-- Provided text follows --

After missing 18 and seven consecutive games, respectively, Tyler Herro (right ankle sprain) and Bam Adebayo (left hip contusion) returned from their injuries on Monday when the Heat hosted Minnesota. Although Miami lost the game to the Western Conference’s top seed, Herro and Adebayo didn’t show many signs of rust, combining for 47 total points on 20-of-40 shooting against the NBA’s best defense.
As Ira Winderman of The South Florida Sun Sentinel (subscriber link) writes, while having Herro and Adebayo back is obviously good news for the Heat, it will create some rotation decisions for head coach Erik Spoelstra. Duncan Robinson and Orlando Robinson had been regular starters with Herro and Adebayo out, but both players returned to the bench on Monday, with Orlando not playing at all.
The Heat used nine players on Monday, but Kyle Lowry (soreness), who typically has a fairly significant role, wasn’t active. With that in mind, Winderman wonders if one of those nine players – perhaps Josh Richardson – will become the victim of a rotation crunch when everyone is healthy or if Spoelstra will decide to regularly use 10 players.

-- Provided text concluded --
-- Entries supplied follows --

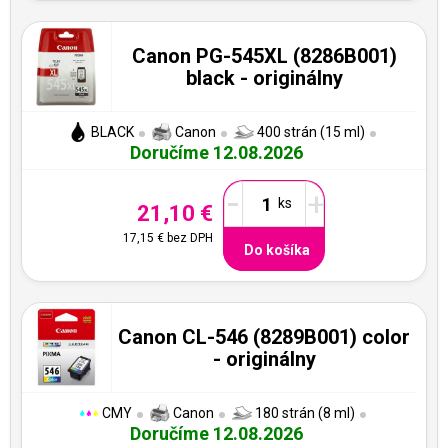
Canon PG-545XL (8286B001)
black - originálny
BLACK
Canon
400 strán (15 ml)
Doručíme 12.08.2026
-
+
21,10 €
17,15 €
bez DPH
Do košíka
Canon CL-546 (8289B001) color
- originálny
CMY
Canon
180 strán (8 ml)
Doručíme 12.08.2026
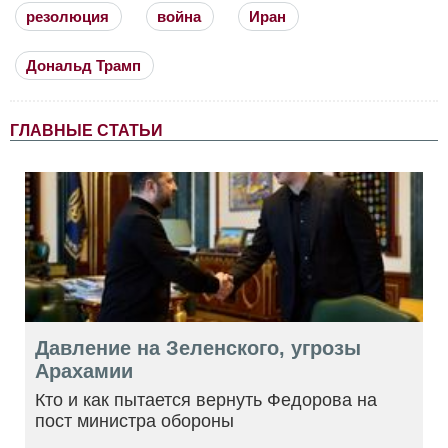
резолюция
война
Иран
Дональд Трамп
ГЛАВНЫЕ СТАТЬИ
Давление на Зеленского, угрозы
Арахамии
Кто и как пытается вернуть Федорова на
пост министра обороны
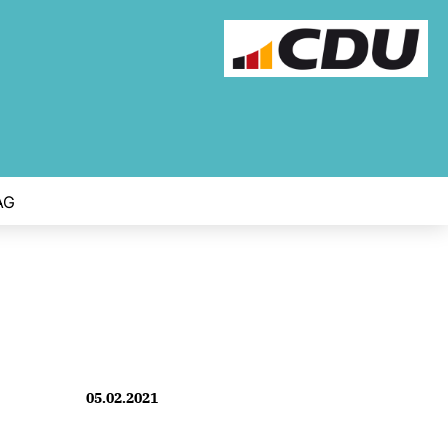
AG
05.02.2021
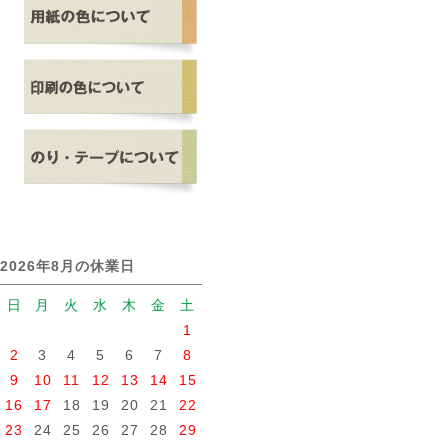
2026年8月の休業日
日
月
火
水
木
金
土
1
2
3
4
5
6
7
8
9
10
11
12
13
14
15
16
17
18
19
20
21
22
23
24
25
26
27
28
29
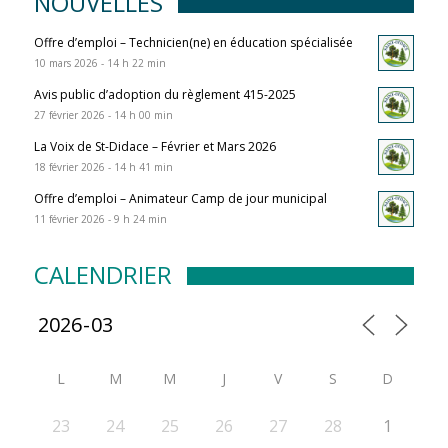
NOUVELLES
Offre d’emploi – Technicien(ne) en éducation spécialisée
10 mars 2026 - 14 h 22 min
Avis public d’adoption du règlement 415-2025
27 février 2026 - 14 h 00 min
La Voix de St-Didace – Février et Mars 2026
18 février 2026 - 14 h 41 min
Offre d’emploi – Animateur Camp de jour municipal
11 février 2026 - 9 h 24 min
CALENDRIER
L
M
M
J
V
S
D
23
24
25
26
27
28
1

-- Entries supplied concluded --

Required actions -
• a. According to the Heat injury report, how many total points did Herro and Adebayo combine for against Minnesota?
• b. Extend the report on the Heat's rotation after Herro and Adebayo returned, starting after its final sentence.

Results in order -
• a. 47 points, on 20-of-40 shooting.

• b.
Here’s more on the Heat:
- Lowry was carrying a heavy workload while the Heat were shorthanded due to injuries, notes Anthony Chiang of The Miami Herald, so the veteran guard’s absence on Monday seemed more like an effort to get him a rest day than a result of any serious health issue. Spoelstra declined on Monday to say whether Lowry would be given more time off, per Winderman. “We treat everything on a game-by-game basis,” the Heat coach said.
- Because the incentives in Herro’s contract are tied to postseason awards like All-NBA, MVP, and Defensive Player of the Year, the team now knows for sure that he won’t earn any of those bonuses this season, since he’ll fall short of the 65-game minimum required to qualify, Winderman writes for The Sun Sentinel (subscription required). That means Herro’s 2024/25 cap hit will remain at $29MM rather than increasing, which is useful information for the team to have as it weighs potential roster moves with an eye on next season’s salary.
- JC Butler, the son of Heat assistant coach Caron Butler, has joined the team’s G League affiliate, the Sioux Falls Skyforce, as Winderman details in the same story. The younger Butler went undrafted out of UC Irvine in 2022.
- Nikola Jovic continues to bounce back and forth between the NBA and the G League, according to Chiang, who writes that the second-year forward is expected to return to the Skyforce on Tuesday to take part in the G League’s Winter Showcase in Orlando. “We want to get him game minutes, as much as possible,” Spoelstra said. Jovic added that he’s being “patient” and still feels as if the organization believes in him despite the lack of opportunities at the NBA level.